- _EXERCISE AIM_: Can you transcribe every one of the lines below, character for character, without changing anything?

(Data pulled from a collection)
•••

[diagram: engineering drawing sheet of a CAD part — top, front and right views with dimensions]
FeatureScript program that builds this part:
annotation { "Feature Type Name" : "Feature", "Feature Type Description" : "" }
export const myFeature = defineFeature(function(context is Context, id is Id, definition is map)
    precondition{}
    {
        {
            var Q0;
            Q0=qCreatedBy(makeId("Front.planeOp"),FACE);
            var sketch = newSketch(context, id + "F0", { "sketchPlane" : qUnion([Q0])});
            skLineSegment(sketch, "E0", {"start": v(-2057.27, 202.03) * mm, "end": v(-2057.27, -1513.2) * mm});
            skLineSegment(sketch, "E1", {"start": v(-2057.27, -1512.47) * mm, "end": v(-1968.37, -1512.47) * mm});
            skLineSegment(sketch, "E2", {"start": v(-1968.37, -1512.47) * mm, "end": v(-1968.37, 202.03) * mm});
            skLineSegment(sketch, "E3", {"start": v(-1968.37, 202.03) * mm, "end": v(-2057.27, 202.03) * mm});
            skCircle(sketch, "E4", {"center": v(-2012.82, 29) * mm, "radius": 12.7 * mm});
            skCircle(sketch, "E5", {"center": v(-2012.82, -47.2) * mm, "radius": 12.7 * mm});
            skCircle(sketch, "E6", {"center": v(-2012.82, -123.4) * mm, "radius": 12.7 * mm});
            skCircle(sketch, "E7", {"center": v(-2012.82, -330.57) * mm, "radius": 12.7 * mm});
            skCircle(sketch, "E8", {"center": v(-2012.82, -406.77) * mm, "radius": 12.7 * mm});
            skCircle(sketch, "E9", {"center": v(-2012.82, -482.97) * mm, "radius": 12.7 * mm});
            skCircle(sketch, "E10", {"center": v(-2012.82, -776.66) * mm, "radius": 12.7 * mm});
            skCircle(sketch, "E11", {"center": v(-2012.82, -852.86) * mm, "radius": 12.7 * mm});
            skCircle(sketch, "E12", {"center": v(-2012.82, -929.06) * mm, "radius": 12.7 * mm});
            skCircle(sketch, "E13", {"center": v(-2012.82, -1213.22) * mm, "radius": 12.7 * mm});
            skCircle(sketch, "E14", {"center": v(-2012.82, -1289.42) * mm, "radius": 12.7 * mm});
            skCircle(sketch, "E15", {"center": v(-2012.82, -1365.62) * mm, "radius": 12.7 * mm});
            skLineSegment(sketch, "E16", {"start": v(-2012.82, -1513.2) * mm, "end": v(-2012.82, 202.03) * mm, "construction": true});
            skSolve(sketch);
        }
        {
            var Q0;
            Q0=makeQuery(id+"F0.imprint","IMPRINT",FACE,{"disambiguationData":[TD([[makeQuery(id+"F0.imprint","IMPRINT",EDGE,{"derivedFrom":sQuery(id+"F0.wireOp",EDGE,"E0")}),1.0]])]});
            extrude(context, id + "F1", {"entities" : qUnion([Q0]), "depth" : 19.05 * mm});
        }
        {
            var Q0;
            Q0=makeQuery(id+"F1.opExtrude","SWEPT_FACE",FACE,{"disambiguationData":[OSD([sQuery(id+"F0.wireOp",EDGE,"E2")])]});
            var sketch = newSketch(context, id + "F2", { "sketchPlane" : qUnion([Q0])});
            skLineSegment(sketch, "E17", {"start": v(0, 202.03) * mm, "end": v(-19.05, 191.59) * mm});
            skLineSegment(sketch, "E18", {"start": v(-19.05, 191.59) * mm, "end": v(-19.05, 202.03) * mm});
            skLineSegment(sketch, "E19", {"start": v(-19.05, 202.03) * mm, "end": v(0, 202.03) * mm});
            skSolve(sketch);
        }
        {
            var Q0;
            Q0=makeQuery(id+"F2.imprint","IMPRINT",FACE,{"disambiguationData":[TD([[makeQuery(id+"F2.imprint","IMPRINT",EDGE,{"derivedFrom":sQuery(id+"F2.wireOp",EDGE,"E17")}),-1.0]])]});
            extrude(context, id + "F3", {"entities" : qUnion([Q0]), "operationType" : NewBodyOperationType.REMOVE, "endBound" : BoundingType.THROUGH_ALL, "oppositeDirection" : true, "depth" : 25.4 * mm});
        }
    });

•••

- _OUTPUT_:
[diagram: engineering drawing sheet of a CAD part — top, front and right views with dimensions]
FeatureScript program that builds this part:
annotation { "Feature Type Name" : "Feature", "Feature Type Description" : "" }
export const myFeature = defineFeature(function(context is Context, id is Id, definition is map)
    precondition{}
    {
        {
            var Q0;
            Q0=qCreatedBy(makeId("Front.planeOp"),FACE);
            var sketch = newSketch(context, id + "F0", { "sketchPlane" : qUnion([Q0])});
            skLineSegment(sketch, "E0", {"start": v(-2057.27, 202.03) * mm, "end": v(-2057.27, -1513.2) * mm});
            skLineSegment(sketch, "E1", {"start": v(-2057.27, -1512.47) * mm, "end": v(-1968.37, -1512.47) * mm});
            skLineSegment(sketch, "E2", {"start": v(-1968.37, -1512.47) * mm, "end": v(-1968.37, 202.03) * mm});
            skLineSegment(sketch, "E3", {"start": v(-1968.37, 202.03) * mm, "end": v(-2057.27, 202.03) * mm});
            skCircle(sketch, "E4", {"center": v(-2012.82, 29) * mm, "radius": 12.7 * mm});
            skCircle(sketch, "E5", {"center": v(-2012.82, -47.2) * mm, "radius": 12.7 * mm});
            skCircle(sketch, "E6", {"center": v(-2012.82, -123.4) * mm, "radius": 12.7 * mm});
            skCircle(sketch, "E7", {"center": v(-2012.82, -330.57) * mm, "radius": 12.7 * mm});
            skCircle(sketch, "E8", {"center": v(-2012.82, -406.77) * mm, "radius": 12.7 * mm});
            skCircle(sketch, "E9", {"center": v(-2012.82, -482.97) * mm, "radius": 12.7 * mm});
            skCircle(sketch, "E10", {"center": v(-2012.82, -776.66) * mm, "radius": 12.7 * mm});
            skCircle(sketch, "E11", {"center": v(-2012.82, -852.86) * mm, "radius": 12.7 * mm});
            skCircle(sketch, "E12", {"center": v(-2012.82, -929.06) * mm, "radius": 12.7 * mm});
            skCircle(sketch, "E13", {"center": v(-2012.82, -1213.22) * mm, "radius": 12.7 * mm});
            skCircle(sketch, "E14", {"center": v(-2012.82, -1289.42) * mm, "radius": 12.7 * mm});
            skCircle(sketch, "E15", {"center": v(-2012.82, -1365.62) * mm, "radius": 12.7 * mm});
            skLineSegment(sketch, "E16", {"start": v(-2012.82, -1513.2) * mm, "end": v(-2012.82, 202.03) * mm, "construction": true});
            skSolve(sketch);
        }
        {
            var Q0;
            Q0=makeQuery(id+"F0.imprint","IMPRINT",FACE,{"disambiguationData":[TD([[makeQuery(id+"F0.imprint","IMPRINT",EDGE,{"derivedFrom":sQuery(id+"F0.wireOp",EDGE,"E0")}),1.0]])]});
            extrude(context, id + "F1", {"entities" : qUnion([Q0]), "depth" : 19.05 * mm});
        }
        {
            var Q0;
            Q0=makeQuery(id+"F1.opExtrude","SWEPT_FACE",FACE,{"disambiguationData":[OSD([sQuery(id+"F0.wireOp",EDGE,"E2")])]});
            var sketch = newSketch(context, id + "F2", { "sketchPlane" : qUnion([Q0])});
            skLineSegment(sketch, "E17", {"start": v(0, 202.03) * mm, "end": v(-19.05, 191.59) * mm});
            skLineSegment(sketch, "E18", {"start": v(-19.05, 191.59) * mm, "end": v(-19.05, 202.03) * mm});
            skLineSegment(sketch, "E19", {"start": v(-19.05, 202.03) * mm, "end": v(0, 202.03) * mm});
            skSolve(sketch);
        }
        {
            var Q0;
            Q0=makeQuery(id+"F2.imprint","IMPRINT",FACE,{"disambiguationData":[TD([[makeQuery(id+"F2.imprint","IMPRINT",EDGE,{"derivedFrom":sQuery(id+"F2.wireOp",EDGE,"E17")}),-1.0]])]});
            extrude(context, id + "F3", {"entities" : qUnion([Q0]), "operationType" : NewBodyOperationType.REMOVE, "endBound" : BoundingType.THROUGH_ALL, "oppositeDirection" : true, "depth" : 25.4 * mm});
        }
    });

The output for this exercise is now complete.